• Directions
Repeat the entries exactly as they appear.

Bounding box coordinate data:
-- Opening Marker --

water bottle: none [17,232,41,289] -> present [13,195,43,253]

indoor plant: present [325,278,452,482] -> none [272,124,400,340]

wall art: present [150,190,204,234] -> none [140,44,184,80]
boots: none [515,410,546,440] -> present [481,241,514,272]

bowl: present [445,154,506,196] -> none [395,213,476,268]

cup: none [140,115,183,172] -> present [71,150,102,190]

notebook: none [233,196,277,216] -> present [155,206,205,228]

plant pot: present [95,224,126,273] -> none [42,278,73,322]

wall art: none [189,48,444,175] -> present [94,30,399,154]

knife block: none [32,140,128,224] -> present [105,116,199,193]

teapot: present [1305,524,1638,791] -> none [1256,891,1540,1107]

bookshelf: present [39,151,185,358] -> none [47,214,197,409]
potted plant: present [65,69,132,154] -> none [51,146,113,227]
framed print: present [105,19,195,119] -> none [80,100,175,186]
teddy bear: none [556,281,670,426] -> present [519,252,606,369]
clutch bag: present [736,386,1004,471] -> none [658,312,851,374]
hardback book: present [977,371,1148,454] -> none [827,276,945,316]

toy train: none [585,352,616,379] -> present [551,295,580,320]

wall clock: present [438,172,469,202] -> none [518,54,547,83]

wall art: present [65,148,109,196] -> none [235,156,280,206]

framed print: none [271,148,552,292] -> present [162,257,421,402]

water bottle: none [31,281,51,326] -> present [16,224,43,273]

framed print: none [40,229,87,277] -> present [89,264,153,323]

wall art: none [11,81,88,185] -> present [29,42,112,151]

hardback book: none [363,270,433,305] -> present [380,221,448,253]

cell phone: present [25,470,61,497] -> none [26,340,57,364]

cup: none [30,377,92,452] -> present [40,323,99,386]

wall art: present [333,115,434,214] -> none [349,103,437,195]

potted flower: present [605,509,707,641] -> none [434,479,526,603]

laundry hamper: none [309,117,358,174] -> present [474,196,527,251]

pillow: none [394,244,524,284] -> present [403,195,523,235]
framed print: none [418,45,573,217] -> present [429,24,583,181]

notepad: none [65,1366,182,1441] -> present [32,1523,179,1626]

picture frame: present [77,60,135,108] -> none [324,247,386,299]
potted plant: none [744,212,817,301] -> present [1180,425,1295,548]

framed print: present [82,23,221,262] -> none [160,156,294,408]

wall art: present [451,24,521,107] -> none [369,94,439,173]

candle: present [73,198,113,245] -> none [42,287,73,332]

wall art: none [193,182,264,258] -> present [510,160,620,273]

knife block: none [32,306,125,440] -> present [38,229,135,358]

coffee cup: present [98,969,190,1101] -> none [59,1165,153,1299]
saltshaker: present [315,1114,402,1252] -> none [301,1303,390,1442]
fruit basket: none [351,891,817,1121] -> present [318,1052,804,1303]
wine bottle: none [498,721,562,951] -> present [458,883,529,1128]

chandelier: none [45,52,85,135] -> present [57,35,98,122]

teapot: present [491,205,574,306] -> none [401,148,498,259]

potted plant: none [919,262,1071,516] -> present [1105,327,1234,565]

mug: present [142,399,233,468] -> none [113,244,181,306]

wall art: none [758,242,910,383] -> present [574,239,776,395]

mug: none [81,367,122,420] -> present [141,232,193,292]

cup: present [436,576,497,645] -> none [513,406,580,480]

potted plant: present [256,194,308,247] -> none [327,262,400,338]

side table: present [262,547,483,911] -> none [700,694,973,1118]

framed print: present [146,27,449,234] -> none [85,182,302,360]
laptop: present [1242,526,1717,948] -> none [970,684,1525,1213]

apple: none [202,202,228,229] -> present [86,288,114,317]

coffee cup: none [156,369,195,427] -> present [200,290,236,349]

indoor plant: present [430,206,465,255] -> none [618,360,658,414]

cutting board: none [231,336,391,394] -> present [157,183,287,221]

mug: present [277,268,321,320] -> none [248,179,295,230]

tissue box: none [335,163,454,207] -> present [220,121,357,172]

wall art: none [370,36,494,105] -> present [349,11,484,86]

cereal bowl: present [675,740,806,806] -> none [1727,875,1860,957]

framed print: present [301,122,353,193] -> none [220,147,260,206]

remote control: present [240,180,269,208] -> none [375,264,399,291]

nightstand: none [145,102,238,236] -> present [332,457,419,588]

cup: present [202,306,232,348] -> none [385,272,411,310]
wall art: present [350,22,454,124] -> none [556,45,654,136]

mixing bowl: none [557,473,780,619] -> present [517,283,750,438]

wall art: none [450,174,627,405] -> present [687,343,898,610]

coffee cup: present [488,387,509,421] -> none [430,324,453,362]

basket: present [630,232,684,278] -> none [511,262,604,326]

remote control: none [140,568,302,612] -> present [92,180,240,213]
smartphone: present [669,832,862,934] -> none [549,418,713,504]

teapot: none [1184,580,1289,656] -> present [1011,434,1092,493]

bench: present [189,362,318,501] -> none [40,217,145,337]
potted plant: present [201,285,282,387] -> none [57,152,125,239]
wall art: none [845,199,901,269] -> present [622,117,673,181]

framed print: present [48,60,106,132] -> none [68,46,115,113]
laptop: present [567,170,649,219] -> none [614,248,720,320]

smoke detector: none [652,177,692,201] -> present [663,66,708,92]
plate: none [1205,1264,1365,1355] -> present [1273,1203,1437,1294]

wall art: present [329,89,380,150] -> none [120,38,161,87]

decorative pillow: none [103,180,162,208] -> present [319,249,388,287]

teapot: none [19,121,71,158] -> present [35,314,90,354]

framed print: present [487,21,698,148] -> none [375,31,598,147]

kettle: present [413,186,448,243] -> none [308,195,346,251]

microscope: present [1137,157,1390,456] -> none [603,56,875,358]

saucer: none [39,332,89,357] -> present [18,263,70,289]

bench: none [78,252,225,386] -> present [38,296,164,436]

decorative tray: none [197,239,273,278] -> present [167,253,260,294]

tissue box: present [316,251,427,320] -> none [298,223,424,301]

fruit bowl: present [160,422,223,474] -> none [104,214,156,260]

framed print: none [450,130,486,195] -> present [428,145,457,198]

-- Closing Marker --

• Problem solution
water bottle: none [17,232,41,289] -> present [13,195,43,253]

indoor plant: present [325,278,452,482] -> none [272,124,400,340]

wall art: present [150,190,204,234] -> none [140,44,184,80]
boots: none [515,410,546,440] -> present [481,241,514,272]

bowl: present [445,154,506,196] -> none [395,213,476,268]

cup: none [140,115,183,172] -> present [71,150,102,190]

notebook: none [233,196,277,216] -> present [155,206,205,228]

plant pot: present [95,224,126,273] -> none [42,278,73,322]

wall art: none [189,48,444,175] -> present [94,30,399,154]

knife block: none [32,140,128,224] -> present [105,116,199,193]

teapot: present [1305,524,1638,791] -> none [1256,891,1540,1107]

bookshelf: present [39,151,185,358] -> none [47,214,197,409]
potted plant: present [65,69,132,154] -> none [51,146,113,227]
framed print: present [105,19,195,119] -> none [80,100,175,186]
teddy bear: none [556,281,670,426] -> present [519,252,606,369]
clutch bag: present [736,386,1004,471] -> none [658,312,851,374]
hardback book: present [977,371,1148,454] -> none [827,276,945,316]

toy train: none [585,352,616,379] -> present [551,295,580,320]

wall clock: present [438,172,469,202] -> none [518,54,547,83]

wall art: present [65,148,109,196] -> none [235,156,280,206]

framed print: none [271,148,552,292] -> present [162,257,421,402]

water bottle: none [31,281,51,326] -> present [16,224,43,273]

framed print: none [40,229,87,277] -> present [89,264,153,323]

wall art: none [11,81,88,185] -> present [29,42,112,151]

hardback book: none [363,270,433,305] -> present [380,221,448,253]

cell phone: present [25,470,61,497] -> none [26,340,57,364]

cup: none [30,377,92,452] -> present [40,323,99,386]

wall art: present [333,115,434,214] -> none [349,103,437,195]

potted flower: present [605,509,707,641] -> none [434,479,526,603]

laundry hamper: none [309,117,358,174] -> present [474,196,527,251]

pillow: none [394,244,524,284] -> present [403,195,523,235]
framed print: none [418,45,573,217] -> present [429,24,583,181]

notepad: none [65,1366,182,1441] -> present [32,1523,179,1626]

picture frame: present [77,60,135,108] -> none [324,247,386,299]
potted plant: none [744,212,817,301] -> present [1180,425,1295,548]

framed print: present [82,23,221,262] -> none [160,156,294,408]

wall art: present [451,24,521,107] -> none [369,94,439,173]

candle: present [73,198,113,245] -> none [42,287,73,332]

wall art: none [193,182,264,258] -> present [510,160,620,273]

knife block: none [32,306,125,440] -> present [38,229,135,358]

coffee cup: present [98,969,190,1101] -> none [59,1165,153,1299]
saltshaker: present [315,1114,402,1252] -> none [301,1303,390,1442]
fruit basket: none [351,891,817,1121] -> present [318,1052,804,1303]
wine bottle: none [498,721,562,951] -> present [458,883,529,1128]

chandelier: none [45,52,85,135] -> present [57,35,98,122]

teapot: present [491,205,574,306] -> none [401,148,498,259]

potted plant: none [919,262,1071,516] -> present [1105,327,1234,565]

mug: present [142,399,233,468] -> none [113,244,181,306]

wall art: none [758,242,910,383] -> present [574,239,776,395]

mug: none [81,367,122,420] -> present [141,232,193,292]

cup: present [436,576,497,645] -> none [513,406,580,480]

potted plant: present [256,194,308,247] -> none [327,262,400,338]

side table: present [262,547,483,911] -> none [700,694,973,1118]

framed print: present [146,27,449,234] -> none [85,182,302,360]
laptop: present [1242,526,1717,948] -> none [970,684,1525,1213]

apple: none [202,202,228,229] -> present [86,288,114,317]

coffee cup: none [156,369,195,427] -> present [200,290,236,349]

indoor plant: present [430,206,465,255] -> none [618,360,658,414]

cutting board: none [231,336,391,394] -> present [157,183,287,221]

mug: present [277,268,321,320] -> none [248,179,295,230]

tissue box: none [335,163,454,207] -> present [220,121,357,172]

wall art: none [370,36,494,105] -> present [349,11,484,86]

cereal bowl: present [675,740,806,806] -> none [1727,875,1860,957]

framed print: present [301,122,353,193] -> none [220,147,260,206]

remote control: present [240,180,269,208] -> none [375,264,399,291]

nightstand: none [145,102,238,236] -> present [332,457,419,588]

cup: present [202,306,232,348] -> none [385,272,411,310]
wall art: present [350,22,454,124] -> none [556,45,654,136]

mixing bowl: none [557,473,780,619] -> present [517,283,750,438]

wall art: none [450,174,627,405] -> present [687,343,898,610]

coffee cup: present [488,387,509,421] -> none [430,324,453,362]

basket: present [630,232,684,278] -> none [511,262,604,326]

remote control: none [140,568,302,612] -> present [92,180,240,213]
smartphone: present [669,832,862,934] -> none [549,418,713,504]

teapot: none [1184,580,1289,656] -> present [1011,434,1092,493]

bench: present [189,362,318,501] -> none [40,217,145,337]
potted plant: present [201,285,282,387] -> none [57,152,125,239]
wall art: none [845,199,901,269] -> present [622,117,673,181]

framed print: present [48,60,106,132] -> none [68,46,115,113]
laptop: present [567,170,649,219] -> none [614,248,720,320]

smoke detector: none [652,177,692,201] -> present [663,66,708,92]
plate: none [1205,1264,1365,1355] -> present [1273,1203,1437,1294]

wall art: present [329,89,380,150] -> none [120,38,161,87]

decorative pillow: none [103,180,162,208] -> present [319,249,388,287]

teapot: none [19,121,71,158] -> present [35,314,90,354]

framed print: present [487,21,698,148] -> none [375,31,598,147]

kettle: present [413,186,448,243] -> none [308,195,346,251]

microscope: present [1137,157,1390,456] -> none [603,56,875,358]

saucer: none [39,332,89,357] -> present [18,263,70,289]

bench: none [78,252,225,386] -> present [38,296,164,436]

decorative tray: none [197,239,273,278] -> present [167,253,260,294]

tissue box: present [316,251,427,320] -> none [298,223,424,301]

fruit bowl: present [160,422,223,474] -> none [104,214,156,260]

framed print: none [450,130,486,195] -> present [428,145,457,198]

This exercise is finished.